In 1859, the Woodlawn Race Course was established on the east side of Louisville, Kentucky, near the Louisville & Frankfort Railroad for easy access by the public.227 The track opened to great success, more than $23,000 was sold in betting pools and there was an overflow crowd. A feature of the track was a grove of trees in the infield, which obscured the horses partway through a race.228
In 1860, Robert A. Alexander of Woodford County, Kentucky, commissioned a “challenge vase” from Tiffany’s of New York City to be presented as a traveling trophy by the Woodlawn Association. Thomas G.
Moore’s filly Mollie Jackson won it the first time in 1861 and his mare Idlewild won it the next year, which put the Vase in Moore’s possession when the Confederate army invaded Kentucky in 1862. Moore buried the Vase, together with other family silver and jewels, on his Woodford County farm for safety. After the Civil War, Moore unearthed the Vase and returned it to Woodlawn, which continued to award it until that track closed in 1870.

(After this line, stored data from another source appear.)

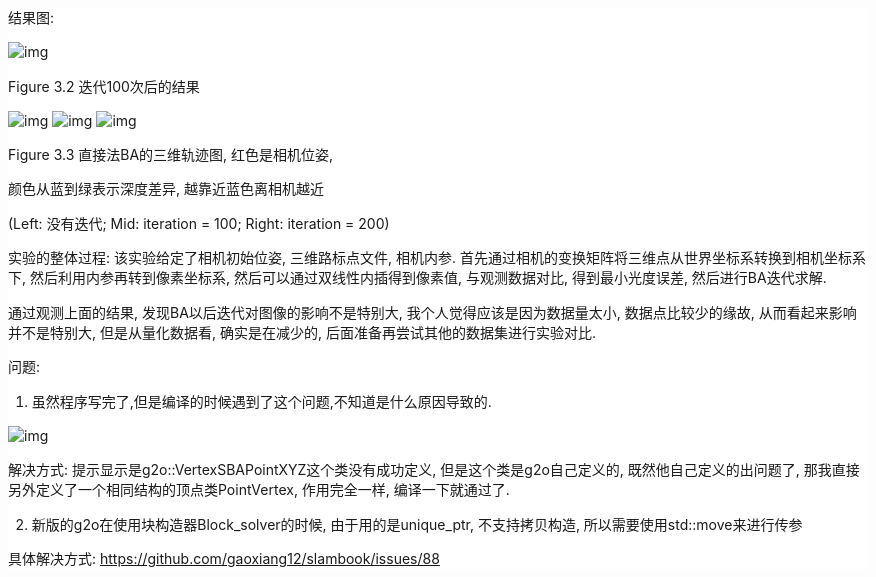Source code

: 
结果图:

![img](file:////tmp/wps-magictz/ksohtml/wpszMivIN.jpg) 

Figure 3.2 迭代100次后的结果

![img](file:////tmp/wps-magictz/ksohtml/wpsEy2mcV.jpg) ![img](file:////tmp/wps-magictz/ksohtml/wpsjy8fG2.jpg) ![img](file:////tmp/wps-magictz/ksohtml/wpswpjaaa.jpg)

Figure 3.3 直接法BA的三维轨迹图, 红色是相机位姿, 

颜色从蓝到绿表示深度差异, 越靠近蓝色离相机越近 

(Left: 没有迭代; Mid: iteration = 100; Right: iteration = 200)

实验的整体过程: 该实验给定了相机初始位姿, 三维路标点文件, 相机内参. 首先通过相机的变换矩阵将三维点从世界坐标系转换到相机坐标系下, 然后利用内参再转到像素坐标系, 然后可以通过双线性内插得到像素值, 与观测数据对比, 得到最小光度误差, 然后进行BA迭代求解.

通过观测上面的结果, 发现BA以后迭代对图像的影响不是特别大, 我个人觉得应该是因为数据量太小, 数据点比较少的缘故, 从而看起来影响并不是特别大, 但是从量化数据看, 确实是在减少的, 后面准备再尝试其他的数据集进行实验对比.

问题:

1. 虽然程序写完了,但是编译的时候遇到了这个问题,不知道是什么原因导致的.

![img](file:////tmp/wps-magictz/ksohtml/wpsjnO6Dh.jpg) 

解决方式: 提示显示是g2o::VertexSBAPointXYZ这个类没有成功定义, 但是这个类是g2o自己定义的, 既然他自己定义的出问题了, 那我直接另外定义了一个相同结构的顶点类PointVertex, 作用完全一样, 编译一下就通过了.


2. 新版的g2o在使用块构造器Block_solver的时候, 由于用的是unique_ptr, 不支持拷贝构造, 所以需要使用std::move来进行传参

具体解决方式: https://github.com/gaoxiang12/slambook/issues/88 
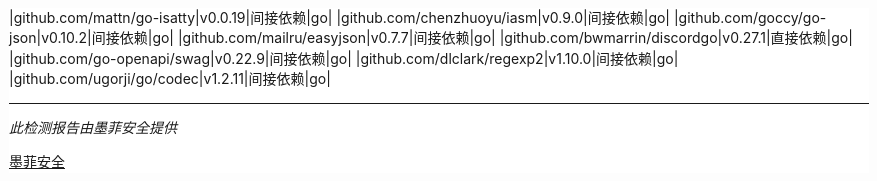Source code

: |github.com/mattn/go-isatty|v0.0.19|间接依赖|go|
|github.com/chenzhuoyu/iasm|v0.9.0|间接依赖|go|
|github.com/goccy/go-json|v0.10.2|间接依赖|go|
|github.com/mailru/easyjson|v0.7.7|间接依赖|go|
|github.com/bwmarrin/discordgo|v0.27.1|直接依赖|go|
|github.com/go-openapi/swag|v0.22.9|间接依赖|go|
|github.com/dlclark/regexp2|v1.10.0|间接依赖|go|
|github.com/ugorji/go/codec|v1.2.11|间接依赖|go|


------

*此检测报告由墨菲安全提供*

[墨菲安全](www.murphysec.com)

Now known as the Woodlawn Vase, it was awarded in 1878 at Churchill Downs for the American Stallion Stakes. The winners, from Brooklyn, took the Vase east and presented it to the Coney Island Jockey Club. Over the years, it traveled from track to track—Coney Island, Morris Park, Sheepshead Bay and Jerome Park—until finding its new home at Pimlico in 1917.229
The winner of the Preakness each year gets a copy of a trophy designed for and presented first at a Kentucky racetrack.
THE BELMONT STAKES AND AUGUST BELMONT
The third and final contest in the Triple Crown is the Belmont States, run at the Belmont Park each year. One might be excused for thinking the race is named for the track, but that is not the case.
August Belmont was born in what is now Germany and as a young man entered into the employ of the Rothschild banking company in Germany. In 1837, he came to New York City to serve as agent for the Rothschilds and, ultimately, start his own bank. He was one of the richest men of his day and a banker, diplomat, political leader, patron of the arts and a horseman.230 He was among the founders of Jerome Park, a track near the Bronx, in 1867 and was president of the track association. Due to his financial support and social prestige, an early stakes race that first year was named the Belmont Stakes in his honor. In short order, Belmont had established breeding and racing stables of his own.231
In 1885, in a move Wall describes as adding “an entirely new dimension to the map of existing horse farms,” Belmont decided to move his breeding operations from Long Island to Kentucky.232 Belmont leased a farm on the Georgetown Road just north of Lexington and established his Nursery Stud there. Belmont’s arrival in Kentucky signaled to the horsemen of the North and East that Kentucky was the place to breed and race horses and began a Bluegrass Revival, as others followed him.233
Belmont died in 1890; his son, also named August, bought several of his father’s horses at the estate sale and continued the breeding operation at Nursery Stud as well as the family’s deep involvement in thoroughbreds. Belmont II234 eventually bred 129 stakes winners and is credited in saving horse racing in the East.
In 1905, Belmont II opened Belmont Park on Long Island, New York, naming it in his father’s honor. The Belmont Stakes had continued at Jerome Park until 1889, then at Morris Park starting in 1890. This year, it was moved to the new Belmont Park track.235
Belmont II served in the U.S. Signal Corps during World War I and, due to his absence, decided to sell most of his 1917 crop of yearlings. One of those colts was named My Man-o-War by Belmont’s wife in recognition of his military service. Before the 1918 Saratoga sales, Belmont dropped the first word of the name. The soon-to-be-famous Man-o-War sold for a “good but not spectacular price” of $5,000.236 Belmont II continued his Kentucky operations until his death in 1924.
So, while Kentucky only has the Derby, it has a very special and unique connection with each of the other two legs of the Triple Crown.